On Wednesday, Tad Hogg, a research fellow at the Institute for Molecular Manufacturing, presented his research about crowdsourcing as a means of identifying appealing content on the internet. The talk was part of the Association for the Advancement of Artificial Intelligence Conference on Human Computation and Crowdsourcing, held at the AT&T Center from Oct. 31 to Nov. 3. 

“We all have experience looking at lists of things on the internet,” Hogg said. “Often, there’s way too many items to show all of them, and you wouldn’t have the time or interest to go through them. Our goal is to figure out which one to show to users.”

According to Hogg, the idea is to create an accurate representation of the quality of the content by combining ratings from users. However, he said two aspects of user involvement make this task difficult: the varying levels of attention users dedicate to websites and peer influence. Hogg said peer influence occurs on websites that show votes or comments. This public feedback can influence how other users perceive the same content.

“One of the main problems is deciding which ratings to use when it’s about something subjective like this,” Hogg said. “There are people that just look at the title and a short description before voting, and then there are people who look at the detail content. So whose ratings do you use? Everyone’s or just the informed users’?”

To answer that question, Hogg conducted a two-part experiment. First, he created a website with 100 science stories and asked 3000 users to “like” the content they found interesting. Each story had a title and a short description, as well as an optional URL that allowed the user to read more. Hogg then used that data to determine the most popular stories.
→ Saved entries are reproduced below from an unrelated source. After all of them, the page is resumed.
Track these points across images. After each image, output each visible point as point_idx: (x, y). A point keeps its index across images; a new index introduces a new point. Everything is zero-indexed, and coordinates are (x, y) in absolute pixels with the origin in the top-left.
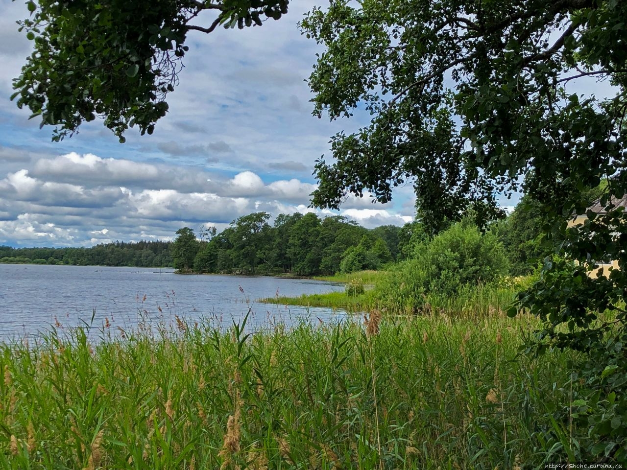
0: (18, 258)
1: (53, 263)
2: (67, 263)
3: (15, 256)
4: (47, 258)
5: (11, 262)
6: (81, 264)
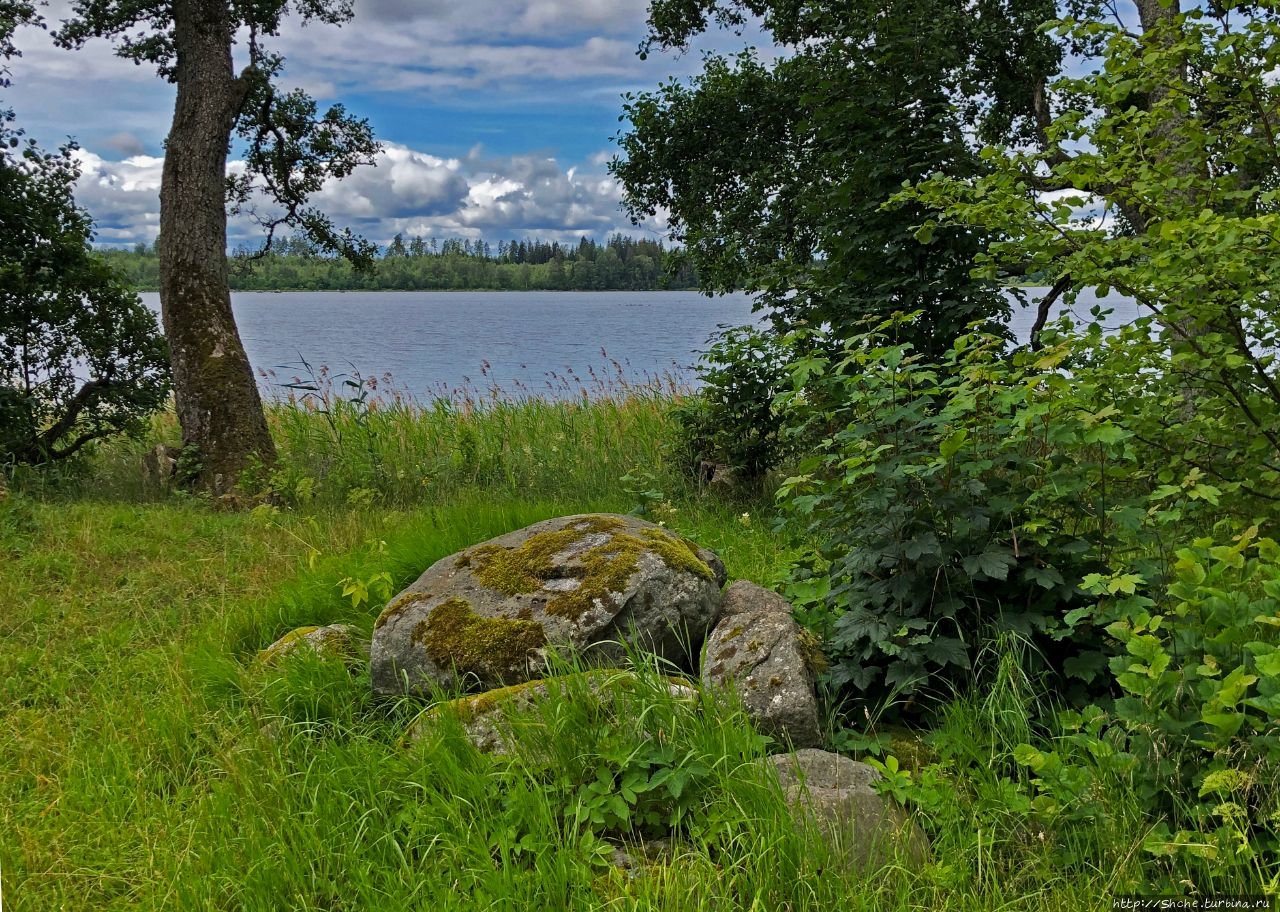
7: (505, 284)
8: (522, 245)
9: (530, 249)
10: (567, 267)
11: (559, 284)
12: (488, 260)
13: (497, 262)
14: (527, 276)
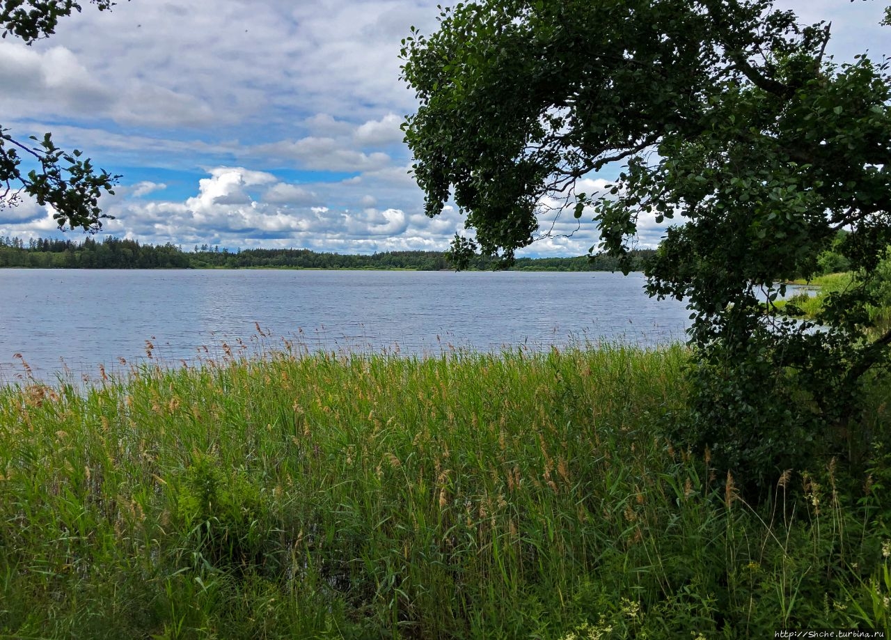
0: (535, 267)
1: (562, 270)
2: (573, 270)
3: (533, 265)
4: (557, 266)
5: (531, 270)
6: (584, 270)
7: (34, 264)
8: (46, 241)
9: (52, 243)
10: (77, 255)
11: (71, 264)
12: (22, 249)
13: (29, 250)
14: (51, 259)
In the next part of the experiment, Hogg tried to determine which group was best at predicting the most popular stories: a large group of users or a group of only “informed users,” those who clicked the link to read more. As each of these groups rated the stories, Hogg used an artificial intelligence program to predict which stories would be rated as the most popular by each group. He then compared these predictions to the original measurements from the first part of the experiment.

“The informed users converged to the actual quality, but it takes a long time because there are so few of them,” Hogg said.

According to Hogg, focusing on the informed users’ votes would best predict the highest-rated stories, as long as there was a large number of them. Including the uninformed users generates results faster but less accurately. 

During the second part of the experiment, there were 10 percent less URL clicks than votes, meaning people “liked” a story without reading the entire article, Hogg said. Therefore, the “uninformed” readers produced the vast majority of votes. Hogg said these results show that the average user does not devote much effort to these types of content-rating sites, such as Facebook or Reddit. 

In the future, Hogg said he hopes to generalize his work and study real user behavior on existing websites rather than experimental behavior.

Adam Kalai, a member of Microsoft Research who works on crowdsourcing, attended the event.

“[The presentation] was very interesting and very high quality,” Kalai said. “I learned a lot about the latest and greatest techniques. And it did a good job of showing both sides — the limitations as well as the benefits. I thought it was excellent.”